Every line below that holds the string "with" must be copied.

BEGIN Entries supplied

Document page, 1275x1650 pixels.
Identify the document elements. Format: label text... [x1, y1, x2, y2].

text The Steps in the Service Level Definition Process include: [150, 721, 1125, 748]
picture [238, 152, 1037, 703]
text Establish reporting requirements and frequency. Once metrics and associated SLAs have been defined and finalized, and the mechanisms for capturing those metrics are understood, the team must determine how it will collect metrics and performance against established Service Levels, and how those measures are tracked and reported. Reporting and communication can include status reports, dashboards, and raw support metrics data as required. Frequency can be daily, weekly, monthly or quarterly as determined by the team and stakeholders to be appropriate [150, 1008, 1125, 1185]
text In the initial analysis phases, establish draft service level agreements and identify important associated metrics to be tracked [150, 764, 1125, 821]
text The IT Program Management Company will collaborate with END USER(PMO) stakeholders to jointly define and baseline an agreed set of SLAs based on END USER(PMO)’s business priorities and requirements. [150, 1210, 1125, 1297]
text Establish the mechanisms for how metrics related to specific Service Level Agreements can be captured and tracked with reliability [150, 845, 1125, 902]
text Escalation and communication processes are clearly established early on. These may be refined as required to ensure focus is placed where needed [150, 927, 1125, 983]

END Entries supplied

Expected output:
text The IT Program Management Company will collaborate with END USER(PMO) stakeholders to jointly define and baseline an agreed set of SLAs based on END USER(PMO)’s business priorities and requirements. [150, 1210, 1125, 1297]
text Establish the mechanisms for how metrics related to specific Service Level Agreements can be captured and tracked with reliability [150, 845, 1125, 902]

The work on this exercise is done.